═══ Bloque de texto ═══
Por: Juan Gabriel Vásquez

Últimas noticias de Salman Rushdie

EN EL ÚLTIMO PÁRRAFO DE INfluencia, un breve ensayo de 1999, Salman Rushdie anunciaba un proyecto de novela que andaba considerando por esos días.

Rushdie leyó el ensayo en Florencia, frente a un público italiano, y por eso sin duda le pareció apropiado hacer esta confidencia. “Llevo un buen tiempo fascinado por la Florencia del Alto Renacimiento en general”, dijo, “y por el personaje de Niccolò Machiavelli en particular. La demonización de Maquiavelli me parece una de las calumnias más exitosas de la historia europea”. Luego nos explica cómo la idea que durante siglos se tuvo de Maquiavelli en Inglaterra —el personaje amoral y siniestro— no venía de sus textos, que no estaban traducidos al inglés, sino de un solo texto francés, el Anti-Machiavel. Y termina diciendo: “Como escritor que sabe también una que otra cosa sobre demonizaciones, creo que ya es tiempo de reevaluar la figura del calumniado florentino”. Pues bien, el resultado de esa obsesión acaba de publicarse en su traducción española: se llama La encantadora de Florencia, ha recibido críticas dispares en el mundo anglosajón, pero para mí es una de las grandes novelas de Rushdie.
═══ Líneas extraídas ═══
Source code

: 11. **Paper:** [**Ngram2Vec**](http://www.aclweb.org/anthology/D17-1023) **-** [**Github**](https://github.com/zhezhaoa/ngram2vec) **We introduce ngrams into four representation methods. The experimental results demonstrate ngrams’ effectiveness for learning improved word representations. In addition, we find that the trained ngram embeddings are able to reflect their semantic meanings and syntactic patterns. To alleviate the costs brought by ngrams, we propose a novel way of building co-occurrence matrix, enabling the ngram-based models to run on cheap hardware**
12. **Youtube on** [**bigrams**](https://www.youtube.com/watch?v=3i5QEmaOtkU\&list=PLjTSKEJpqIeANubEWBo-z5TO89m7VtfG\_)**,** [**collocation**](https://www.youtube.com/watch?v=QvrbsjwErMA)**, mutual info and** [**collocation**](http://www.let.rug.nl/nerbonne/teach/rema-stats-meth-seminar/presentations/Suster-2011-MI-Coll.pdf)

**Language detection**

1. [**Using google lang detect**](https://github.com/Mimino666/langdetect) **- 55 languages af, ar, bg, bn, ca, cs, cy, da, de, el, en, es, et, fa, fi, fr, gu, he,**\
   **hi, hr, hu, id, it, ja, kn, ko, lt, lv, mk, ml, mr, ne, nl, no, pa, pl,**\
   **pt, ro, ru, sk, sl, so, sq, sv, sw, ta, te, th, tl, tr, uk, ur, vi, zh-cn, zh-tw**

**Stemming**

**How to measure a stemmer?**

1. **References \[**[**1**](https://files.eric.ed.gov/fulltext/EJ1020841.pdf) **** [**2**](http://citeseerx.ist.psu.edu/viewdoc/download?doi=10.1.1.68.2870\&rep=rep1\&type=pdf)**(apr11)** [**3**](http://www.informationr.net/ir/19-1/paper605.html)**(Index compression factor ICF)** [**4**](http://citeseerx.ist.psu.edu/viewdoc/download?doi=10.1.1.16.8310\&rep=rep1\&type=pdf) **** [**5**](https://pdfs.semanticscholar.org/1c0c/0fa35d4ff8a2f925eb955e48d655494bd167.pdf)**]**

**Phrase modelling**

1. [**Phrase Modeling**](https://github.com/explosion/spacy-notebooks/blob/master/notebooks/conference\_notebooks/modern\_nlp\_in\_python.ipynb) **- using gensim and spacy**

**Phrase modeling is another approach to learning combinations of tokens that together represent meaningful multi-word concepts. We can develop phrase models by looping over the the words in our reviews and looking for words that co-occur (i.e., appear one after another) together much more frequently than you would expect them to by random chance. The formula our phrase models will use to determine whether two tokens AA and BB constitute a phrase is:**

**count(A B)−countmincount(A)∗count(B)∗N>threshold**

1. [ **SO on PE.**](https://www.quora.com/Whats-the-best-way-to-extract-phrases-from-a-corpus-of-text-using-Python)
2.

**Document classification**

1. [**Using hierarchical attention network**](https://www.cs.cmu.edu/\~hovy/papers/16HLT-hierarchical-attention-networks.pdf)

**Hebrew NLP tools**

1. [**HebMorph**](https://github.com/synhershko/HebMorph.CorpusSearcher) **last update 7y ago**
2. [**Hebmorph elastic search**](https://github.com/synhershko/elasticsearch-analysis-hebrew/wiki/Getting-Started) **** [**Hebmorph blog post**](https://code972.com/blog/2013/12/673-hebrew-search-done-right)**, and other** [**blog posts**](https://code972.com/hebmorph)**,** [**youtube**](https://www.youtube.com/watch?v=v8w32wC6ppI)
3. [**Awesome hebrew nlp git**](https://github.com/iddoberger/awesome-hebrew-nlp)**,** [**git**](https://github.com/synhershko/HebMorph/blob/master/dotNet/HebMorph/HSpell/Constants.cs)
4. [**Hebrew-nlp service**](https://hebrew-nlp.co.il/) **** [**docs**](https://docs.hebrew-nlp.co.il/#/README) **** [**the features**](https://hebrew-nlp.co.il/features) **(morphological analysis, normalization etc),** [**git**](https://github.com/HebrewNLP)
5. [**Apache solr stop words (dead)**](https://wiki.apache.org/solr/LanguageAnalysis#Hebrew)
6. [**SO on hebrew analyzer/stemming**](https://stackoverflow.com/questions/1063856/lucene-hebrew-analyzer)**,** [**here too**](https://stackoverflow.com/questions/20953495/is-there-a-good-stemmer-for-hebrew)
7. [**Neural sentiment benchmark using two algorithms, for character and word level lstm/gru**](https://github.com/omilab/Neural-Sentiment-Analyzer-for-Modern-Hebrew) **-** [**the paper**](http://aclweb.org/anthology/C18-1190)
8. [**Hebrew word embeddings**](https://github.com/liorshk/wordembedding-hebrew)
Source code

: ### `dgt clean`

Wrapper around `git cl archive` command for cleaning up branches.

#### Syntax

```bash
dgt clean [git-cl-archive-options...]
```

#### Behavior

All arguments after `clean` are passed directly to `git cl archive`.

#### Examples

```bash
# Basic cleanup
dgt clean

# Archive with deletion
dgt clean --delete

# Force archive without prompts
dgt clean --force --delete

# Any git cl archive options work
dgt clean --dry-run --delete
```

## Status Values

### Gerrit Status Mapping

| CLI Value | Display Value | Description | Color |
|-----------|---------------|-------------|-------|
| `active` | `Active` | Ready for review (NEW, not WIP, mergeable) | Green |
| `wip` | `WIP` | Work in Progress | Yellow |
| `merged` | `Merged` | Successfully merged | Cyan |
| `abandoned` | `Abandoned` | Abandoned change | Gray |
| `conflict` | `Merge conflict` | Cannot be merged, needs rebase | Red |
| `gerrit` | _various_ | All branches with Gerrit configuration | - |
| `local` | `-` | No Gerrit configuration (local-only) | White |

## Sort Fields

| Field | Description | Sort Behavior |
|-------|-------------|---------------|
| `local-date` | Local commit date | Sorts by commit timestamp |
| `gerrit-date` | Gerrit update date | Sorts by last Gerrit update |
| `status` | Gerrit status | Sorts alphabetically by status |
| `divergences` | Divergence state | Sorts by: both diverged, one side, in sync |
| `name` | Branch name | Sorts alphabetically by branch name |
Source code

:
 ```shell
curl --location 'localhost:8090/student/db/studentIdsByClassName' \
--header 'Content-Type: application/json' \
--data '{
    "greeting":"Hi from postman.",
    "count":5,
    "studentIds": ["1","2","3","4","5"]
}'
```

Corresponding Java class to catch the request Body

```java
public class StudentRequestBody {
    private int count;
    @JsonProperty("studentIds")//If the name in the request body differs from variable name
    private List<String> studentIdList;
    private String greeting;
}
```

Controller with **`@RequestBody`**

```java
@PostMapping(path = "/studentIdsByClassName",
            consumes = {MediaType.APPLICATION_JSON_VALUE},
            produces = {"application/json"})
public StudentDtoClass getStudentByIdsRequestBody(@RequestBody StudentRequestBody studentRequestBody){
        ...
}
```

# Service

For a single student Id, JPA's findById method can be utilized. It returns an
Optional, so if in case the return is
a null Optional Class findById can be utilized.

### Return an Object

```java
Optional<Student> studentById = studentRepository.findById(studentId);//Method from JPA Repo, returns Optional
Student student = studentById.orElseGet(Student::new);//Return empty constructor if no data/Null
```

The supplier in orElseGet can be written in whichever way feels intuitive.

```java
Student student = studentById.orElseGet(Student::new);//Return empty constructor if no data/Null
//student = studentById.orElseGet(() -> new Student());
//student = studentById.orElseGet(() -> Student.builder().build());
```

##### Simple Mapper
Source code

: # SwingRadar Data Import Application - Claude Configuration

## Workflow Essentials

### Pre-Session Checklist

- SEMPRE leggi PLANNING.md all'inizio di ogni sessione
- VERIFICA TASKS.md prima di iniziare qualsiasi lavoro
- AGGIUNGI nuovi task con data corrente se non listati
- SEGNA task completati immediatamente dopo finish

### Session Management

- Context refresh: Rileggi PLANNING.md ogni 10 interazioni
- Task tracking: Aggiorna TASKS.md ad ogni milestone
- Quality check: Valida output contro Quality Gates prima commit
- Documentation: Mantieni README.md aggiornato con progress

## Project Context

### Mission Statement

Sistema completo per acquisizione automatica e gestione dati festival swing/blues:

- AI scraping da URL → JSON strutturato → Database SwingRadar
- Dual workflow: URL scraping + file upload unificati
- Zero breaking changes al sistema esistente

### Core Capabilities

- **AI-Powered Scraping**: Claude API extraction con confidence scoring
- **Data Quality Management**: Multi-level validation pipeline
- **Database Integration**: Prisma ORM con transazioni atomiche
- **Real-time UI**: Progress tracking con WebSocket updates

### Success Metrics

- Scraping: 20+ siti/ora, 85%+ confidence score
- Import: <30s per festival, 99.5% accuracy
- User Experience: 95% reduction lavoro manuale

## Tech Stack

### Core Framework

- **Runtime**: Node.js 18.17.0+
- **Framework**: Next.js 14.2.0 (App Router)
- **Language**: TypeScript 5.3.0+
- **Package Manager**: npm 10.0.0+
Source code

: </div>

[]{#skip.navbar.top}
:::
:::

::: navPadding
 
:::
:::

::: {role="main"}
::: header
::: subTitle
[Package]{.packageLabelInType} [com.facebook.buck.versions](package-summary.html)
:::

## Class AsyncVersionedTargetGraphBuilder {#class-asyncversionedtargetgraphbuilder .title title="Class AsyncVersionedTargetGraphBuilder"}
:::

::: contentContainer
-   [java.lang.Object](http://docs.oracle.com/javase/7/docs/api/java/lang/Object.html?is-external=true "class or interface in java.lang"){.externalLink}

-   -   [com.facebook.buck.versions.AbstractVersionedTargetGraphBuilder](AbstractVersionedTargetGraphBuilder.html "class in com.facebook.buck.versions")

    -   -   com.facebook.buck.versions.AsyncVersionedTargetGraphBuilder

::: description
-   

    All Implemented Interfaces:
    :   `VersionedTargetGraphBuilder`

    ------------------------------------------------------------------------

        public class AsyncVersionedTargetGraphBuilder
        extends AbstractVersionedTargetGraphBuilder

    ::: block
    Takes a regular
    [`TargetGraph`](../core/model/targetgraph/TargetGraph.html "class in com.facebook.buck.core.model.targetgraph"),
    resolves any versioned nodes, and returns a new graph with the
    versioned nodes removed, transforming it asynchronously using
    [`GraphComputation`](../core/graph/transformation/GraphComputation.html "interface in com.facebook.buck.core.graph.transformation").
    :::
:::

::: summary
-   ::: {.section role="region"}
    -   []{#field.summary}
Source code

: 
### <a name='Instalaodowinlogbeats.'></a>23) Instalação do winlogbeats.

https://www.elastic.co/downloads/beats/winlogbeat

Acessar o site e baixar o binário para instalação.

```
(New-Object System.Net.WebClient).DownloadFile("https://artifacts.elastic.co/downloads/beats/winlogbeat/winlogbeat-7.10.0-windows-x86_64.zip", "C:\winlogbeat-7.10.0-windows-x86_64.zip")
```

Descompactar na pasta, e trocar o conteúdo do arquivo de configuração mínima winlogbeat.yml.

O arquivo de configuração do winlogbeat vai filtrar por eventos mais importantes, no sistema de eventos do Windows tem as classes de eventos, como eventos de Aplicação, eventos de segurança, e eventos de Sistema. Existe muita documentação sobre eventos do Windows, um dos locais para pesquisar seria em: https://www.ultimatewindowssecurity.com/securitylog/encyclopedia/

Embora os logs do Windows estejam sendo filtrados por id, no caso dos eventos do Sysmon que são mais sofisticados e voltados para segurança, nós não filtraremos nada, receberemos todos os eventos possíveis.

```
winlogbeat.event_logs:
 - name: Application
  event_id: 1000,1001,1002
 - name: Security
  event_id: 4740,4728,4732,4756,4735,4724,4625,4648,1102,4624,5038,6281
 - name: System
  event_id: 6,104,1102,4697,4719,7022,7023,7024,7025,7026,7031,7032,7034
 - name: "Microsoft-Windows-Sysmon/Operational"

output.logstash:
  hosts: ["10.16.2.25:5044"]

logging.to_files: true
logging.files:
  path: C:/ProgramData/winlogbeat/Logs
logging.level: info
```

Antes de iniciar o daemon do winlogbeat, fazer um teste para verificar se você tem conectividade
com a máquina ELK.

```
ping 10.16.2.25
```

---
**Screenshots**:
═══
▶ _Problema planteado_
Reproduzca literalmente el pasaje del texto sobre Salman Rushdie que va desde "Por: Juan Gabriel" hasta "por esos días.". Las líneas constituyen un material independiente del texto.

▶ _Respuesta del ejercicio_
Por: Juan Gabriel Vásquez

Últimas noticias de Salman Rushdie

EN EL ÚLTIMO PÁRRAFO DE INfluencia, un breve ensayo de 1999, Salman Rushdie anunciaba un proyecto de novela que andaba considerando por esos días.